Demir, havacılık sektöründe de jet motoru geliştirme sürecinin devam ettiğini bildirerek, "Bir taraftan da pistonlu motor ve transmisyon ve aktarma sistemleri geliştirme projelerimiz devam ediyor. Bunların hepsi aslında teknolojinin peşinden, arkasından koşmak gibi bir olay. Arzumuz biraz daha önden gidecek konuların daha hızla gündeme gelmesi. Bugün klasik içten yanmalı bir motorla yürüyen tankın yanında daha başka tahrik sistem önerilerini çalışmak, bunu desteklemek bizim öncelik verdiğimiz konulardan biri" dedi.
"Her muharebe ortamı önemli tecrübeler oluşturuyor"
Fırat Kalkanı Harekatı ve meskun mahalde verilen terörle mücadele sonrası oluşan tecrübelerin projelere yansımasının nasıl olacağının sorulması üzerine de Demir, her muharebe ortamının önemli tecrübeler oluşturduğuna dikkati çekti.
Demir, mücadelelerde, meskun mahalde atış noktalarının tespiti, insan hayatını tehlikeye sokmayacak insansız hava araçları gibi sistemler oluşturulması, o mahalde mücadele eden askerler ve polislerin kendilerini koruma sistemlerinin etkinliği, araçların durum farkındalığını artıracak tedbirlerin alınması, çeşitli kamera ve görüntü sistemlerinin yeni teknolojiler kullanılarak daha etkin hale getirilmesi gibi bir dizi kavram bulunduğunu ifade etti.
Günümüzde düşman ile mücadelede yeni metotların çok önemli olduğunu belirten Demir, şöyle devam etti:
"Asimetrik bir durum ile karşı karşıyasınız.

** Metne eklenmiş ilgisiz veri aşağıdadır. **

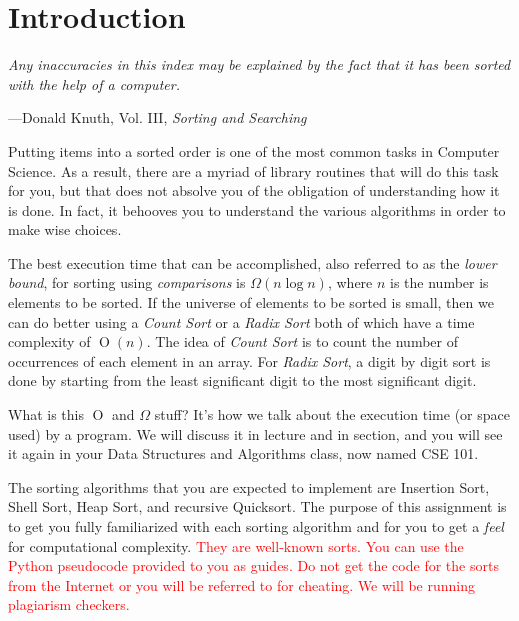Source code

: \section{Introduction}

\textwidth
\epigraph{\emph{Any inaccuracies in this index may be explained by the
fact that it has been sorted with the help of a computer.}}{---Donald
Knuth, Vol.  III, \emph{Sorting and Searching}}

\noindent Putting items into a sorted order is one of the most common
tasks in Computer Science. As a result, there are a myriad of library
routines that will do this task for you, but that does not absolve you
of the obligation of understanding how it is done. In fact, it behooves
you to understand the various algorithms in order to make wise choices.

The best execution time that can be accomplished, also referred to as
the \emph{lower bound}, for sorting using \emph{comparisons} is
$\Omega(n \log n)$, where $n$ is the number is elements to be sorted. If
the universe of elements to be sorted is small, then we can do better
using a \emph{Count Sort} or a \emph{Radix Sort} both of which have a
time complexity of $\operatorname{O}(n)$. The idea of \emph{Count Sort}
is to count the number of occurrences of each element in an array. For
\emph{Radix Sort}, a digit by digit sort is done by starting from the
least significant digit to the most significant digit.

What is this $\operatorname{O}$ and $\Omega$ stuff? It's how we talk
about the execution time (or space used) by a program. We will discuss
it in lecture and in section, and you will see it again in your Data
Structures and Algorithms class, now named CSE 101.

The sorting algorithms that you are expected to implement are Insertion
Sort, Shell Sort, Heap Sort, and recursive Quicksort. The purpose of
this assignment is to get you fully familiarized with each sorting
algorithm and for you to get a \emph{feel} for computational complexity.
\textcolor{red}{They are well-known sorts. You can use the Python
pseudocode provided to you as guides. Do not get the code for the sorts
from the Internet or you will be referred to for cheating. We will be
running plagiarism checkers.}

Genel ordu ve silahlı kuvvetler yapılandırmanız klasik bir savaşa göre olur genel strateji olarak ama Türkiye'nin içinden geçtiği dönemlerde yeni metotların bulunması, bu asimetrik ortamlarda, tuzaklı ortamlarda düşmanınızın çok sinsice, gereğinde sivil alanları kullanarak saldırabileceğini ve bu arada sivillere zarar vermeden mücadele yürütmeyi öğrenmeniz gerekiyor. Bu konuda silahlı kuvvetlerimizin ve polisimizin mücadelesinin çok takdir edilecek tarafları var. Mücadele sırasında her zaman sivillerin zarar görmemesi için azami dikkat gösterilmesi söz konusu. Kuvvetlerimiz kendilerini riske attılar, şehit verdiler ama özellikle siviller zarar görmemesi için çok çaba gösterdiler. Onun için bu mücadele sırasında dost düşmanı iyi ayırt edecek, farkındalığı artıracak, korunmayı maksimumda tutacak ve insanı minimum riske atacak sistemler öne çıktı."